VII.
Relation of Consequences and Conduct.
Do the consequences of an act have anything to do with its morality? We may say no, pointing to the fact that a man who does his best we call good, although the consequences of his act may be far from good. We say his purpose in acting was right, and using as he did all the knowledge that he had, he is not to be blamed for its bad consequences. On the other hand, it is evident that we do take into account consequences in estimating the moral value of an act. Suppose, to use one of Bentham's examples, a person were about to shoot an animal but foresaw that in doing so there was a strong probability that he would also wound some bystander. If he shot and the spectator were wounded, should we not hold the agent morally responsible? Are there not multitudes of intended acts of which we say that we cannot tell whether they are good or bad until we know how they are likely to turn out?
The solution of the difficulty is in recognizing the ambiguity of the term 'consequences'. It may mean the whole outcome of the act. When I speak, I set in motion the air, and its vibrations have, in turn, long chains of effects. Whatever I do must have an endless succession of 'consequences' of which I can know but very little; just so far as, in any act, I am ignorant of the conditions under which it is performed, so far I am ignorant of its consequences. Such consequences are wholly irrelevant morally. They have no more to do with the morality of the act than has the fact that the earth is revolving while the act is taking place.
But we may mean by consequences the foreseen consequences of an act. Just in the degree that any consequence is considered likely to result from an act, just in that degree it gets moral value, for it becomes part of the act itself. The reason that in many cases we cannot judge of the morality of an intended act until we can judge its probable results, is that until we know of these results the action is a mere abstraction, having no content at all. The conceived results constitute the content of the act to be performed. They are not merely relevant to its morality, but are its moral quality. The question is whether any consequence is foreseen, conceived, or not. The foreseen, the ideal consequences are the end of the act, and as such form the motive.
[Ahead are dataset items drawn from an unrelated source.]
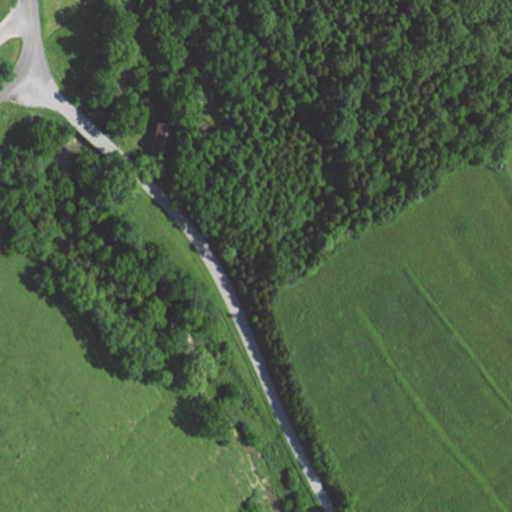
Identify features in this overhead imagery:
road: (14, 21)
road: (29, 35)
road: (10, 80)
road: (48, 89)
road: (92, 133)
building: (163, 138)
road: (241, 318)
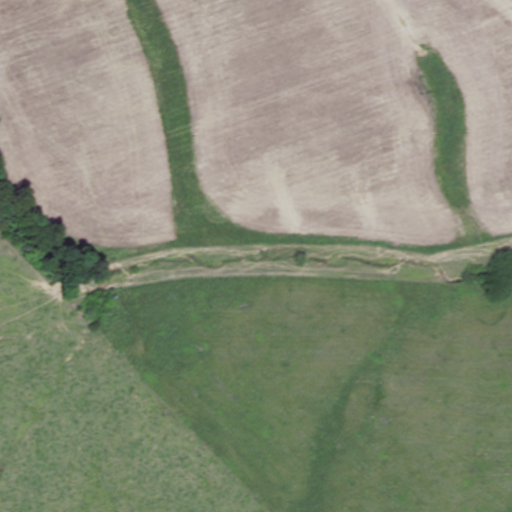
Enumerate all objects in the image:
road: (230, 174)
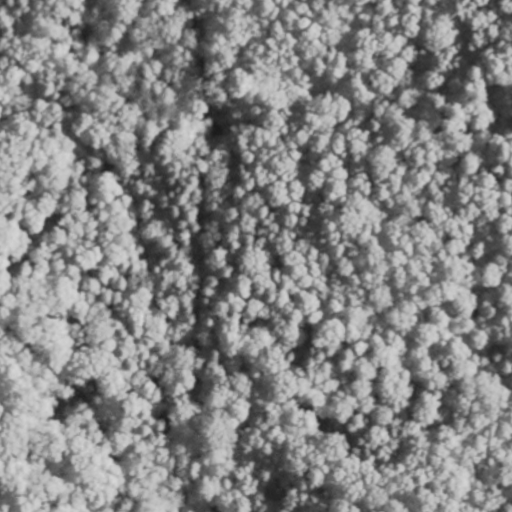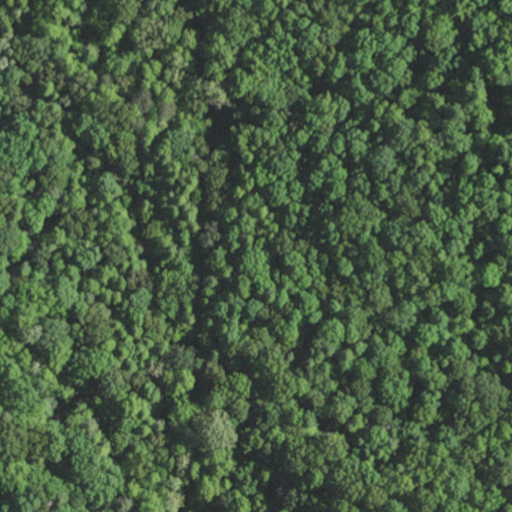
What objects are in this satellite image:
road: (175, 339)
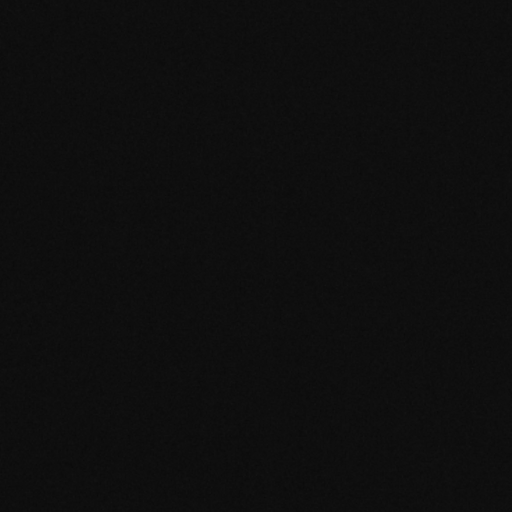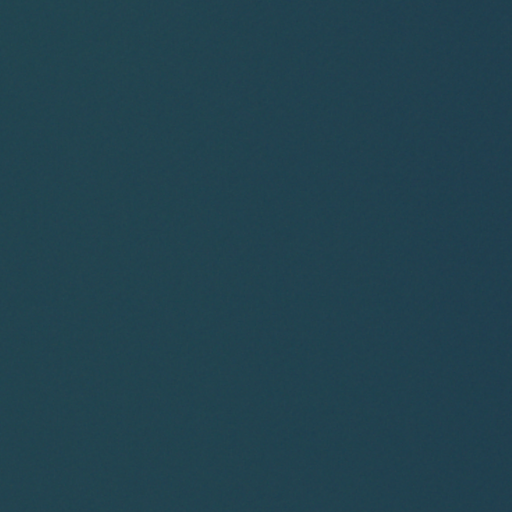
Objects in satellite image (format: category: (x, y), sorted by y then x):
river: (485, 28)
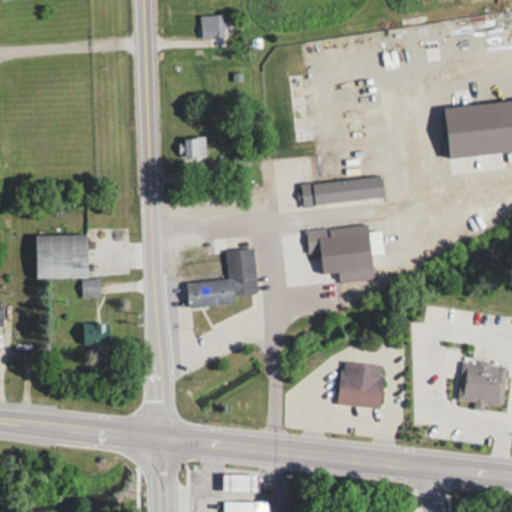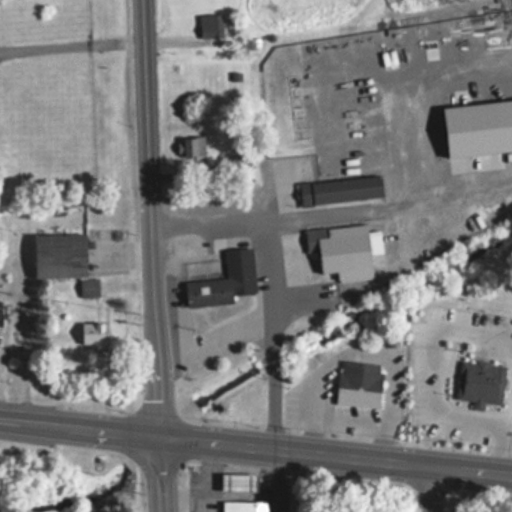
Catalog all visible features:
building: (208, 26)
road: (403, 85)
building: (190, 148)
building: (340, 190)
road: (142, 202)
road: (329, 208)
building: (339, 251)
building: (59, 254)
building: (59, 254)
building: (224, 280)
building: (88, 287)
building: (3, 317)
road: (263, 329)
building: (94, 332)
building: (480, 381)
building: (358, 383)
road: (75, 425)
road: (332, 451)
road: (153, 458)
building: (238, 480)
building: (239, 482)
road: (425, 486)
building: (243, 505)
building: (243, 506)
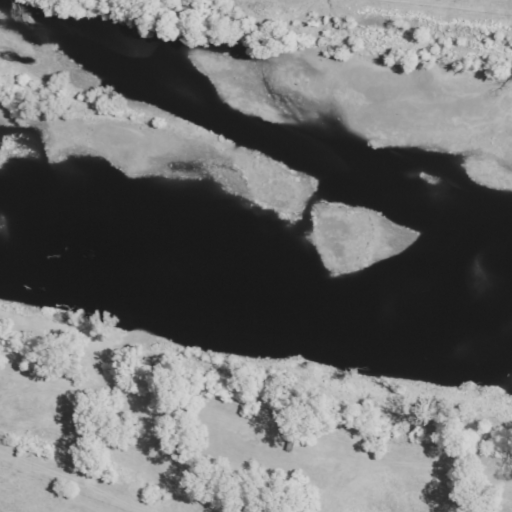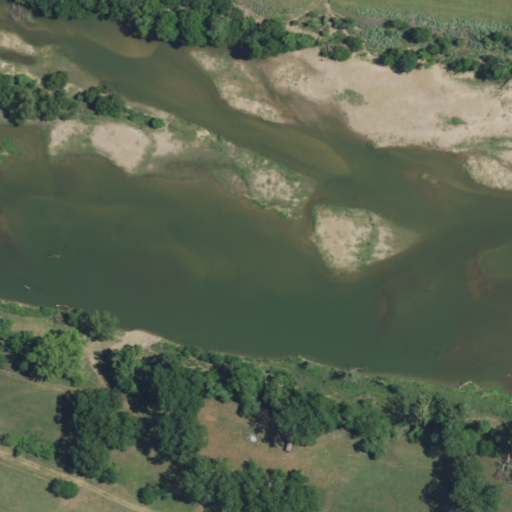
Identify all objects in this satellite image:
river: (255, 214)
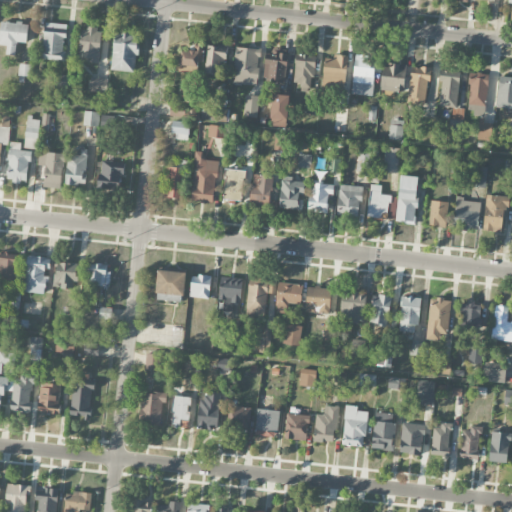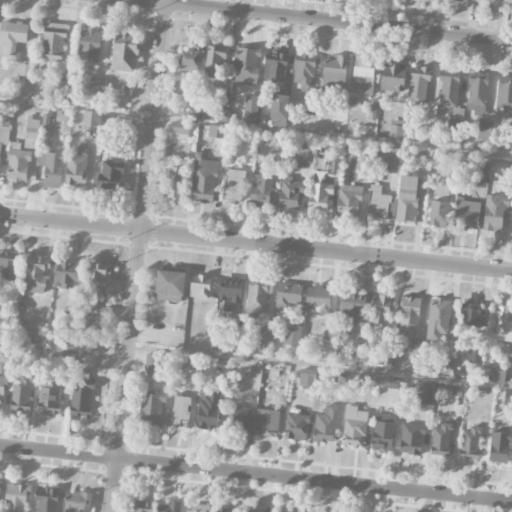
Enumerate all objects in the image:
road: (321, 20)
building: (12, 35)
building: (54, 41)
building: (90, 44)
building: (124, 51)
building: (215, 60)
building: (189, 61)
building: (246, 66)
building: (275, 66)
building: (304, 70)
building: (334, 73)
building: (363, 76)
building: (392, 77)
building: (67, 82)
building: (97, 84)
building: (418, 86)
building: (448, 92)
building: (504, 92)
building: (477, 93)
building: (251, 106)
building: (279, 110)
building: (213, 115)
building: (4, 118)
building: (91, 118)
building: (456, 124)
road: (255, 128)
building: (179, 129)
building: (35, 130)
building: (396, 130)
building: (484, 130)
building: (215, 131)
building: (510, 132)
building: (0, 145)
building: (390, 160)
building: (304, 161)
building: (17, 163)
building: (334, 164)
building: (76, 168)
building: (51, 169)
building: (109, 175)
building: (480, 177)
building: (205, 179)
building: (175, 182)
building: (233, 184)
building: (261, 189)
building: (290, 194)
building: (319, 197)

See on Sections 6 and 7, Alexander, Moral Order and Progress, pp. 36-46; on Section 7, Green, Prolegomena to Ethics, pp. 317-323.
VIII.
Character and Conduct.
We have seen that the moral sentiments, or the moral disposition (distinguished from the feelings as passing emotions), on one side, and the consequences as ideal or conceived (distinguished from the consequences that, de facto, result), on the other, both have moral value. If we take the moral feelings, not one by one, but as a whole, as an attitude of the agent toward conduct, as expressing the kind of motives which upon the whole moves him to action, we have character. And just so, if we take the consequences willed, not one by one, but as a whole, as the kind of end which the agent endeavors to realize, we have conduct. Character and conduct are, morally, the same thing, looked at first inwardly and then outwardly. Character, except as manifest in conduct, is a barren ideality. Our moral judgments are always severe upon a man who has nothing to show but 'good intentions' never executed. This is what character comes to, apart from conduct. Our only way of telling the nature of character is the conduct that issues from it. But, on the other hand, conduct is mere outward formalism, excepting as it manifests character. To say that a man's conduct is good, unless it is the manifestation of a good character, is to pass a judgment which is self-contradictory.
See Alexander, Op. cit., pp. 48-50 and p. 39.